Task description:
Search the entries for the word "Sánchez" and return every line where it is found.
====
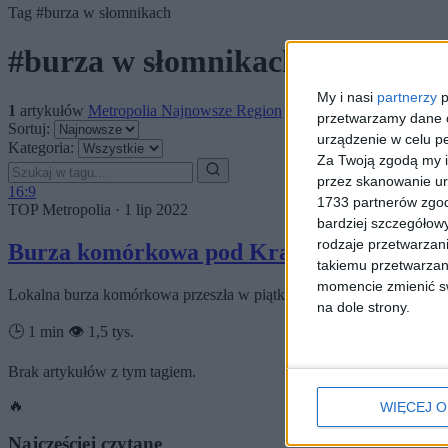
Tag
#burza w słomnikach
#burza w słomnikach
My i nasi
partnerzy
p
1
artykułów
Metropolia
Najnowsze
Region
przetwarzamy dane os
Sortuj:
urządzenie w celu pe
Kategoria:
Za Twoją zgodą my i
przez skanowanie ur
16:9
1733 partnerów zgod
TOP
Metropolia
·
1 lip 2022
bardziej szczegółowy
rodzaje przetwarzan
Burza komórkowa pod Krakowem. Są duże
takiemu przetwarzan
momencie zmienić swo
Lokalna burza komórkowa przeszła w piątkowe popołudnie nad częśc
na dole strony.
🕒 1 min
👁️ 1,5 tys.
Brak artykułów z tym tagiem.
🔥
WIĘCEJ O
Najczęściej czytane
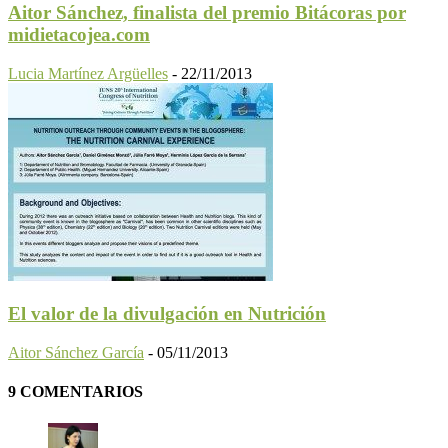
Aitor Sánchez, finalista del premio Bitácoras por
midietacojea.com
Lucia Martínez Argüelles
-
22/11/2013
El valor de la divulgación en Nutrición
Aitor Sánchez García
-
05/11/2013
9 COMENTARIOS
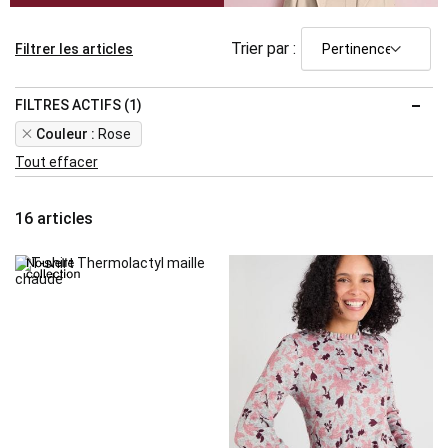
Trier par :
Filtrer les articles
FILTRES ACTIFS (1)
Remove
Couleur
Rose
This
Tout effacer
Item
16
articles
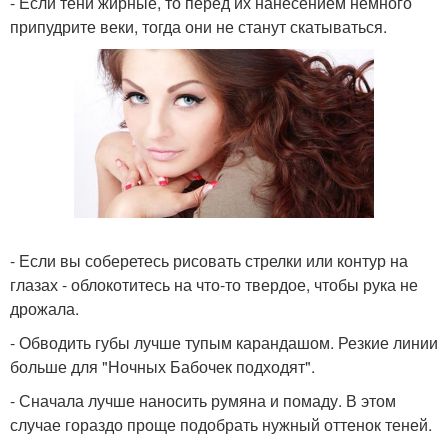
- Если тени жирные, то перед их нанесением немного
припудрите веки, тогда они не станут скатываться.
- Если вы соберетесь рисовать стрелки или контур на
глазах - облокотитесь на что-то твердое, чтобы рука не
дрожала.
- Обводить губы лучше тупым карандашом. Резкие линии
больше для "Ночных Бабочек подходят".
- Сначала лучше наносить румяна и помаду. В этом
случае гораздо проще подобрать нужный оттенок теней.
====
Solution:
Aitor Sánchez, finalista del premio Bitácoras por
Aitor Sánchez García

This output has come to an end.